Help with rouge international calls

DJC · September 10, 2013, 7:59am

Hello,

I’m looking for assistance with a FreePBX Distro 2.11.0.10 that is running Asterisk 10.12.1

The server is sitting on a private 10.0.0.x network behind a Cisco router. There are NO inbound ports directed at this system.

The sip secret for the extension [was] this:
ab625ff6a1c5ffed442ace6147e18bf6 – so I certainly wouldn’t call that weak.

However, despite this, an external IP has been able to authenticate as one of our extensions, and make international calls. I assume it could only do this through IP or MAC spoofing? Given that we’re not allowing any inbound requests, but perhaps the outbound NAT connection created to our VSP is being hooked into?

Regardless, when you read up on advise on the Internet most of the people with the issues have servers that are in the Internet, publicly accessible - however this isn’t the case here.

Also, I have used the module admin to see if there are any updates available, for which the only updates are for the Backup/Restore module.

Finally, the last thing I have tried is to lock down the IP that the extensions can authenticate from.

What else should I be looking for? I would have thought that no inbound ports, strong secrets and an up-to-date system would have been enough?
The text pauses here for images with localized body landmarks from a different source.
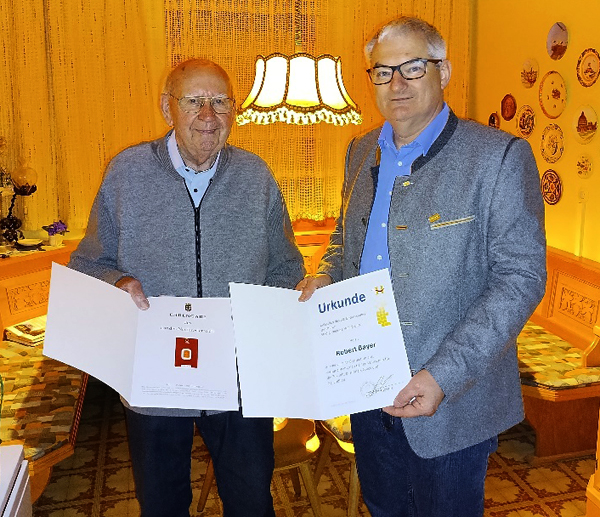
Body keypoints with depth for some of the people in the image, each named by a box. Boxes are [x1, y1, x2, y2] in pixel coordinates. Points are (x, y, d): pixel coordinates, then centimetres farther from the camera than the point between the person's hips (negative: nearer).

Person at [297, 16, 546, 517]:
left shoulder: (500, 157, -13)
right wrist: (326, 274, -3)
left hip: (450, 403, -5)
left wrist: (443, 376, -23)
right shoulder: (362, 152, 7)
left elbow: (521, 276, -16)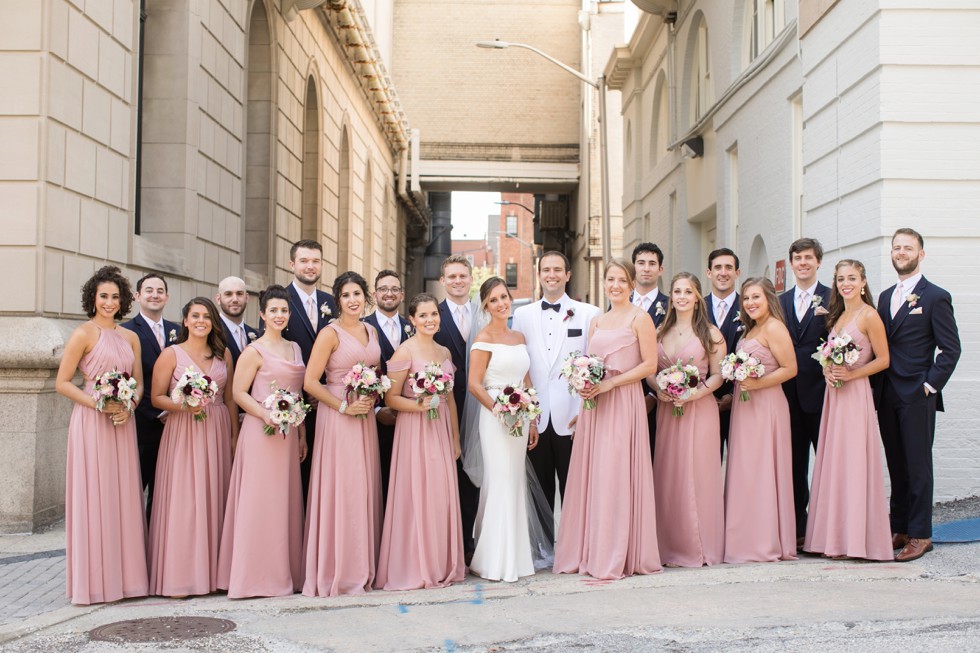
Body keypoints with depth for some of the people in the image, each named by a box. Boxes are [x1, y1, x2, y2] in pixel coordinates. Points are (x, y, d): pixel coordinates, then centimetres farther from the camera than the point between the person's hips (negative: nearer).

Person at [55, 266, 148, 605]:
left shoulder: (130, 337, 13)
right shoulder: (83, 334, -3)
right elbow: (62, 383, -6)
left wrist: (129, 406, -4)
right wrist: (98, 403, -16)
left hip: (123, 424, 5)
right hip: (91, 423, -5)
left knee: (123, 497, 7)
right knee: (94, 497, -2)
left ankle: (124, 575, 16)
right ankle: (94, 580, 7)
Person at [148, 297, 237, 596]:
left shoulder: (224, 354, 10)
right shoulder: (171, 354, 0)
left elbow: (230, 398, 12)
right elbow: (157, 397, -1)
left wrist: (235, 435, 6)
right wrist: (183, 406, -19)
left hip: (218, 434, 4)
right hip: (182, 434, -3)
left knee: (214, 499, 5)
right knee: (182, 501, -5)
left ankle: (213, 572, 13)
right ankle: (179, 576, 1)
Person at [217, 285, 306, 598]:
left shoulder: (294, 348, 15)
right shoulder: (254, 351, -6)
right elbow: (239, 393, -9)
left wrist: (302, 434, 15)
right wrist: (266, 415, -22)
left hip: (289, 434, 7)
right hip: (261, 432, -7)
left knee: (286, 501, 9)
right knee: (260, 500, -5)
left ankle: (283, 572, 17)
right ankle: (258, 575, 2)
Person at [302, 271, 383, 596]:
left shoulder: (371, 331, 12)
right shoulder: (330, 333, -7)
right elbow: (310, 381, -12)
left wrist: (372, 398, 2)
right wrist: (344, 406, -15)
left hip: (366, 418, 6)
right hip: (337, 417, -6)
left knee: (364, 489, 8)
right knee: (340, 490, -5)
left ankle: (362, 567, 17)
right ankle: (338, 570, 4)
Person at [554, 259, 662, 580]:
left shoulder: (640, 318, -1)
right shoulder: (597, 322, 18)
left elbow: (650, 364, -8)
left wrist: (609, 383, -14)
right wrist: (584, 384, -2)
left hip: (624, 402, -6)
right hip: (594, 403, 6)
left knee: (616, 475, -6)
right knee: (591, 475, 5)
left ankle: (617, 556, 4)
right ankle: (590, 552, 13)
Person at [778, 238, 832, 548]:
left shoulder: (832, 299, -1)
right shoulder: (781, 301, 13)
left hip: (820, 392, -4)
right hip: (789, 394, 4)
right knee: (794, 463, 9)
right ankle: (796, 529, 16)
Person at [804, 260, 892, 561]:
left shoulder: (869, 316, -8)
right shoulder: (837, 316, 15)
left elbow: (883, 360, -8)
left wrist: (851, 374, -16)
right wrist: (828, 371, 1)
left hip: (856, 394, -7)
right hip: (834, 393, 7)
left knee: (852, 463, -5)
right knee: (833, 463, 7)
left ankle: (855, 538, 2)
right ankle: (834, 536, 13)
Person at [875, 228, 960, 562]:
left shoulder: (935, 297, -4)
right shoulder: (885, 296, 16)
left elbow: (950, 349, -6)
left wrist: (930, 385, -11)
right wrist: (877, 388, 6)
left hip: (917, 396, -6)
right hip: (887, 395, 6)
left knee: (918, 466, -2)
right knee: (896, 466, 10)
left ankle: (920, 535, 5)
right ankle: (900, 529, 17)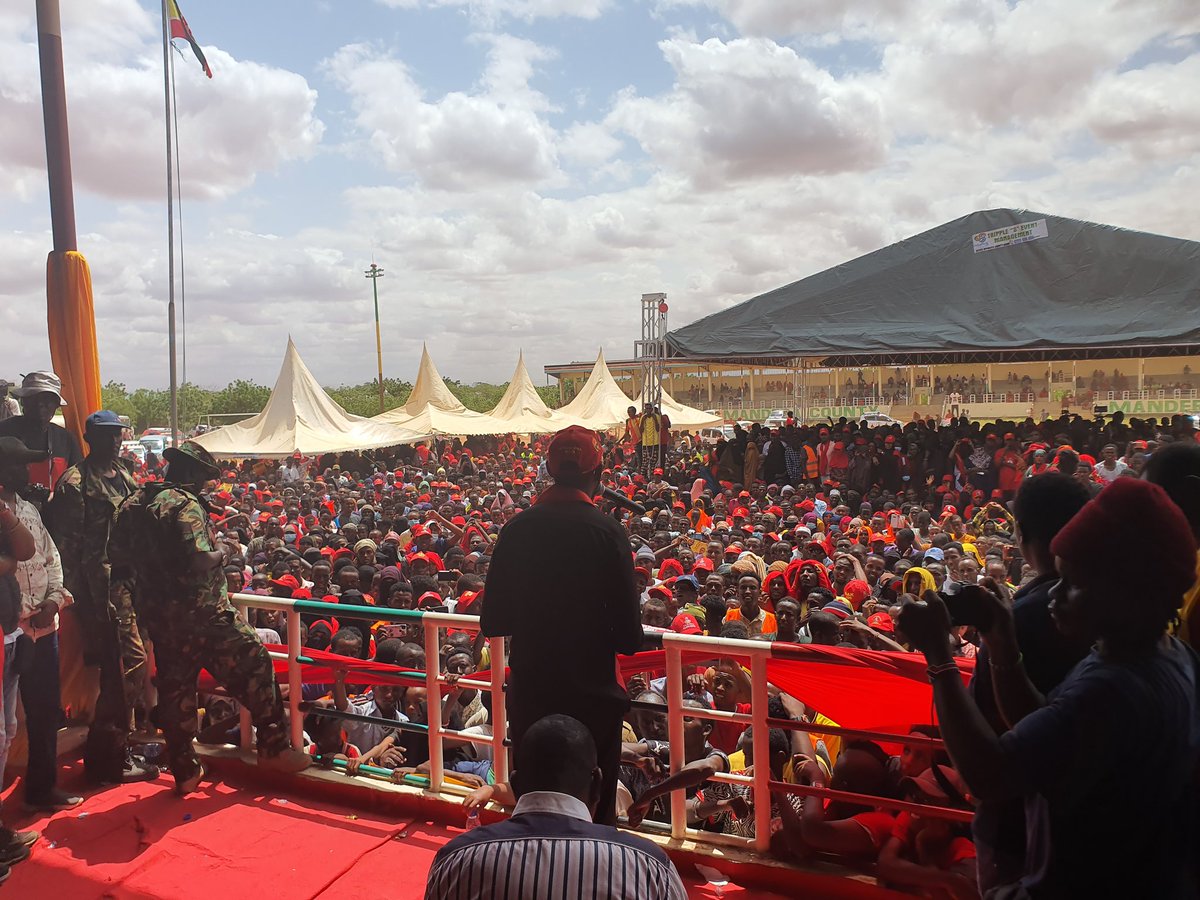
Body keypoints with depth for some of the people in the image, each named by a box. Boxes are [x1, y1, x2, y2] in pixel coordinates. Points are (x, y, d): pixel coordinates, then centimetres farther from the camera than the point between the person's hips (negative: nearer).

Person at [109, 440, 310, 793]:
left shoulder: (133, 503, 9)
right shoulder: (185, 503, -16)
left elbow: (117, 555, 12)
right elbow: (199, 561, -27)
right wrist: (221, 554, -7)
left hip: (156, 615, 8)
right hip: (199, 613, -8)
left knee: (174, 689, 15)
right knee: (254, 666, 4)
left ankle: (184, 771, 25)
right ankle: (273, 748, 7)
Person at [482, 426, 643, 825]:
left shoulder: (517, 527, -5)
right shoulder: (608, 533, -15)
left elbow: (493, 622, 1)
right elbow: (628, 637, -14)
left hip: (528, 691, 4)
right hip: (592, 693, -3)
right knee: (593, 813, 11)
I hope that the PERMIT/DENY that I have added to the extension will give me that last bit of security, however any further input would be most appreciated

alan · September 10, 2013, 12:22pm

If you have no traffic from the Internet directed to your FreePBX server through your Cisco router than the attack must be coming from another vector.
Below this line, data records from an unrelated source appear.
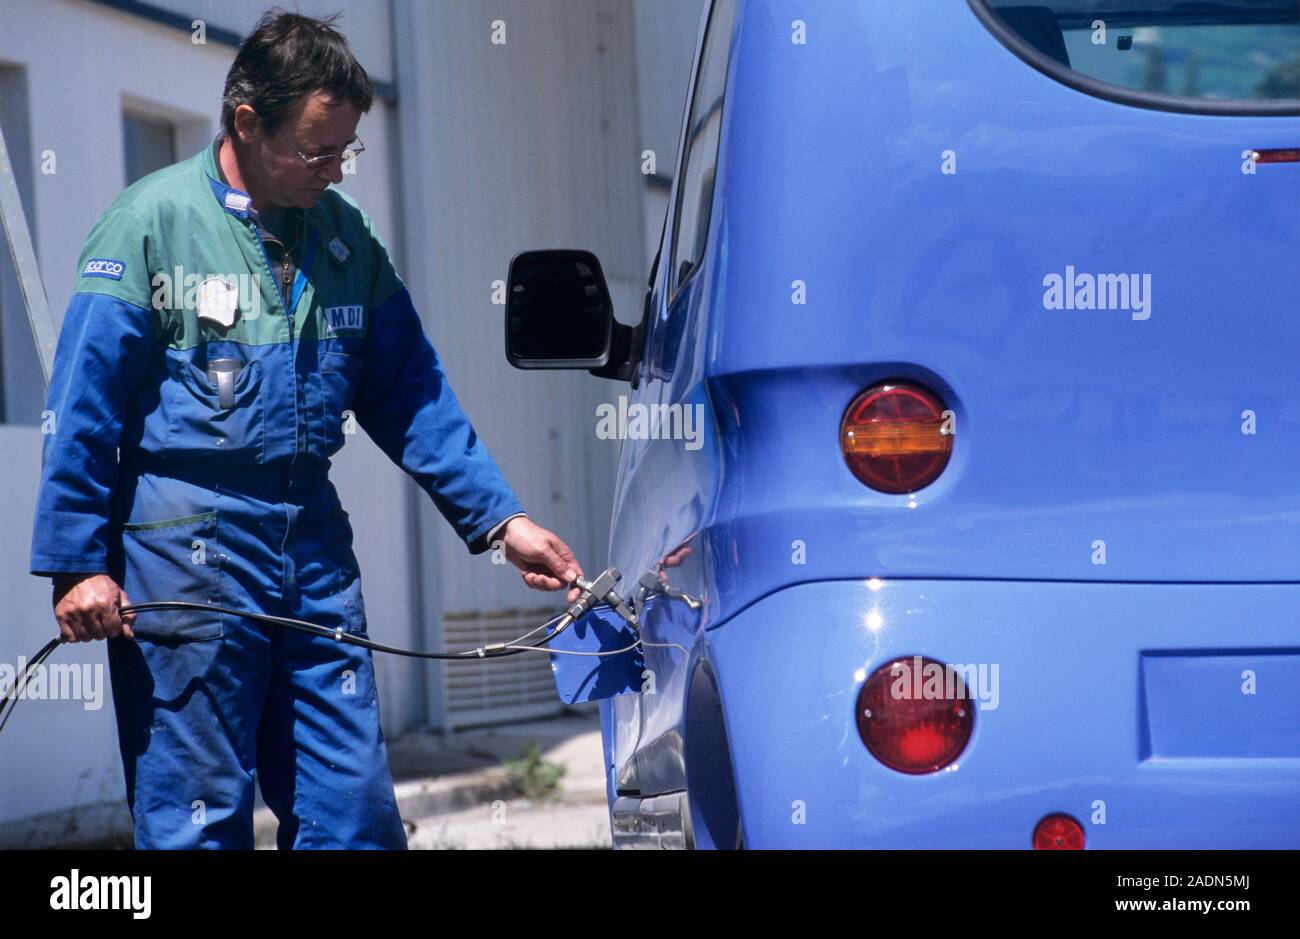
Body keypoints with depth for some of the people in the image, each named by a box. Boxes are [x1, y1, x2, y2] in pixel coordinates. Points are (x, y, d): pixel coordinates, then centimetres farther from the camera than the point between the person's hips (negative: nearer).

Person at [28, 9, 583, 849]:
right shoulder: (153, 222, -5)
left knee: (357, 812, 6)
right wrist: (77, 562, -11)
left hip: (315, 550, 5)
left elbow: (411, 397, 14)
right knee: (199, 820, -1)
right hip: (186, 551, -5)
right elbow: (84, 408, -6)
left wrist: (499, 520, 7)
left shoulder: (345, 236, 11)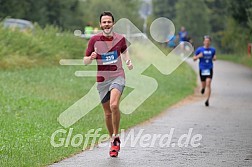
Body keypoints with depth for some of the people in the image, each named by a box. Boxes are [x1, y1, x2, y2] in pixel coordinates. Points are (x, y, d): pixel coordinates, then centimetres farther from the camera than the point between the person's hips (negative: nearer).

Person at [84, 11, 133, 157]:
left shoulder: (120, 38, 1)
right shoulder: (94, 40, -3)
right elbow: (85, 61, 1)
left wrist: (128, 61, 4)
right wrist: (91, 57, -21)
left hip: (118, 77, -1)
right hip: (102, 79, 1)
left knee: (114, 105, -25)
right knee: (107, 113, 8)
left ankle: (116, 137, -8)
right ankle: (113, 141, 27)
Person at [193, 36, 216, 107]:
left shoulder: (212, 50, 5)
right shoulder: (199, 49, -1)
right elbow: (194, 59, 3)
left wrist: (214, 58, -3)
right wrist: (199, 56, -16)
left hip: (209, 69, 0)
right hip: (202, 69, 0)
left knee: (208, 84, -15)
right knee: (204, 84, 10)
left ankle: (207, 100, -12)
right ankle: (203, 88, 50)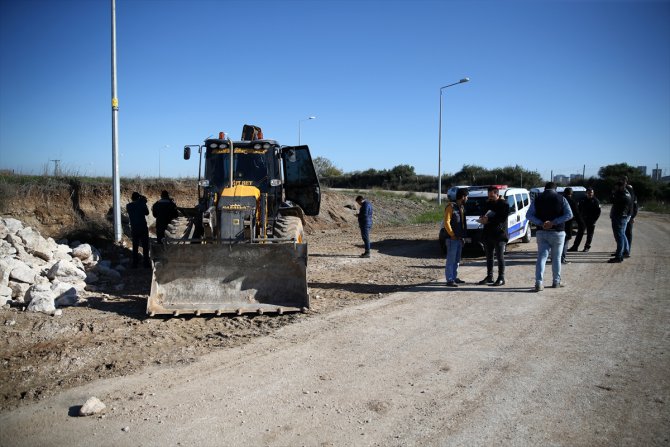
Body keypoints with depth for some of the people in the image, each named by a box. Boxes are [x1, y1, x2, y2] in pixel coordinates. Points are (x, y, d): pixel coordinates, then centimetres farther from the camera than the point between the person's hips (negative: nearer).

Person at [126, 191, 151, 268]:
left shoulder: (128, 206, -1)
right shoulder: (142, 204, -8)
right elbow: (147, 213, 4)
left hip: (134, 229, 2)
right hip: (143, 228, -2)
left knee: (135, 247, 11)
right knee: (145, 246, 6)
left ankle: (135, 264, 12)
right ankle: (146, 263, 8)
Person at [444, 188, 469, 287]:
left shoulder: (461, 207, 15)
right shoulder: (451, 207, -12)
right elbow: (446, 222, -17)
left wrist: (463, 236, 14)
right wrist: (452, 235, -16)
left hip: (459, 238, 9)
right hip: (452, 238, -9)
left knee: (457, 260, 14)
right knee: (451, 259, -7)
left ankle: (454, 277, 23)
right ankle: (449, 280, -6)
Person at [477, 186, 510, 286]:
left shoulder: (504, 204, -6)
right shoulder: (487, 204, 14)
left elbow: (502, 218, -16)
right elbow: (484, 214, 21)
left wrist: (489, 220, -21)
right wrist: (483, 219, -3)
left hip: (499, 234, -7)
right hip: (488, 234, 7)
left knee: (500, 257, -4)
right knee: (489, 256, 12)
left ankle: (501, 278, 1)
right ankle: (489, 276, 20)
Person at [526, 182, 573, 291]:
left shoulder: (537, 199, 3)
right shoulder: (561, 199, -1)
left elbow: (529, 215, -6)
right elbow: (569, 215, -11)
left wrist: (541, 223, -14)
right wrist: (554, 222, -15)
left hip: (541, 232, 1)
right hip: (557, 233, -1)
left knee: (541, 257, 1)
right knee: (556, 258, 12)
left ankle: (539, 282, -12)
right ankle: (556, 281, 22)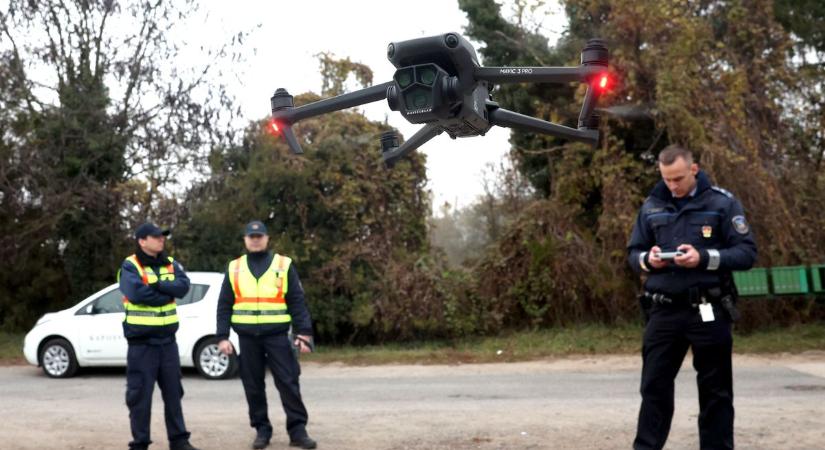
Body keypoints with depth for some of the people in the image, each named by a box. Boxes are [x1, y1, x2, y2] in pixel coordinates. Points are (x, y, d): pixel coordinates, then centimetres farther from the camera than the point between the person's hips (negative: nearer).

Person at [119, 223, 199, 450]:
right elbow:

SkykingOH · September 10, 2013, 9:26pm

Agree, you can’t spook an IP address in the manner you describe and MAC addresses are layer 2 constructs and don’t exist beyond the connected network.

Judging solely by those comments you may have misunderstanding of network fundamentals and have inadvertently exposed the device to the Internet.
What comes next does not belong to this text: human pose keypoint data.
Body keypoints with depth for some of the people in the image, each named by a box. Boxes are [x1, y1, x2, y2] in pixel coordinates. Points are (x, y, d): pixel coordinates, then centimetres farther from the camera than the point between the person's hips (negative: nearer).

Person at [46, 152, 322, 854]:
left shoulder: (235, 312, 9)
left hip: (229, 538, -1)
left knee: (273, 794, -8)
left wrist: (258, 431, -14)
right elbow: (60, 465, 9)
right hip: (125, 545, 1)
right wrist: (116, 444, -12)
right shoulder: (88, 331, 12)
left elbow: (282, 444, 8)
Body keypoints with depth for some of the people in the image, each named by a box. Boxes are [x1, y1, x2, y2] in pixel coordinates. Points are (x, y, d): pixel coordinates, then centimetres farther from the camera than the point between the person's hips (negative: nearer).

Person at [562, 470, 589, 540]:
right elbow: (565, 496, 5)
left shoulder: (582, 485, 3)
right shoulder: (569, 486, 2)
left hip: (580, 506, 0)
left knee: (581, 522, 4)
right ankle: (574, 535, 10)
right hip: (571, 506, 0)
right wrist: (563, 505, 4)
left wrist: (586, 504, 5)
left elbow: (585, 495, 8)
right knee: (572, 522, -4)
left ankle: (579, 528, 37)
What kind of Cisco router is it?

Post a redacted config file from the router.

DJC · September 10, 2013, 10:57pm

Hello,

I should have noted that the PBX box has a sip trunk. So while we haven’t created any port forwards, the outbound connection to the sip trunk would be creating an entry in the NAT table, that I dare say is somehow being hooked in to.

Daniel

SkykingOH · September 11, 2013, 12:13am

Nope, that’s impossible. You didn’t tell me what kind of Cisco router it is.

DJC · September 11, 2013, 1:41am

Thanks for taking the time to respond

A Cisco RV042 using a Billion modem in bridge mode. However as discussed, uPNP is off, and there is nothing in the forwarding table.

Using an external port scan confirms that we’re not listening:
203.217.xxx.xxx isn’t responding on port 5060 (sip).
203.217.xxx.xxx isn’t responding on port 5061 (sip-tls).

However, we get plenty of this:
[2013-09-11 11:35:01] NOTICE[8268] chan_sip.c: Sending fake auth rejection for device 111sip:[email protected];tag=8597538a

… Where the IP listed is the WAN IP of our internet connection.

And here’s the original line of the dodgy system logging in:
[2013-09-09 07:13:47] VERBOSE[29941] chan_sip.c: – Registered SIP ‘401’ at 37.8.46.30:23591

SO what I can’t work out, is that if there are no ports forwarded externally through to the FreePBX box, how have we received devices authenticating as extensions, and other devices attempting to auth too?

alan · September 11, 2013, 2:46am

I did a search on “asterisk sending fake auth rejection for device” and there were many hits on this message. I do not have time to research them all so I can’t be sure you problem is related.

dicko · September 11, 2013, 2:56am

But without a doubt there is a Palestinian registering extension 401 on your box using SIP udp/5060, did you port scan udp?

any other strange IP’s in

grep “Registered SIP” /var/log/asterisk/full*

?

DJC · September 11, 2013, 4:01am

@alan_mousty:

Yes buddy I did this too however most people have 5060 open to the web, so people trying to get in are the norm…

@dicko:
Only that IP, and nothing since I set the DENY=10.0.0.0/255.0.0.0 for that extension.

I did a TCP scan online, I have downloaded “SuperScan4” and did a UDP and TCP scan of 5060:

Scanning 1 machines with 1 remaining.
TCP service scan (SYN) pass 1 of 1 (1 hosts x 1 ports)…
UDP service scan pass 1 of 1 (1 hosts x 1 ports)…
Performing hostname resolution…
Performing banner grabs…
TCP banner grabbing (0 ports)
UDP banner grabbing (0 ports)
Reporting scan results…
-------- Scan done --------

Discovery scan finished: 09/11/13 13:56:58

The ports aren’t open! So effed if I know how they can get in!

dicko · September 11, 2013, 4:19am

Well, the only way that calls can be made is SIP or the AMI (tcp/5038), you can capture the sip dialog with sip set debug ip (ip) or with tcpdump for a deeper look.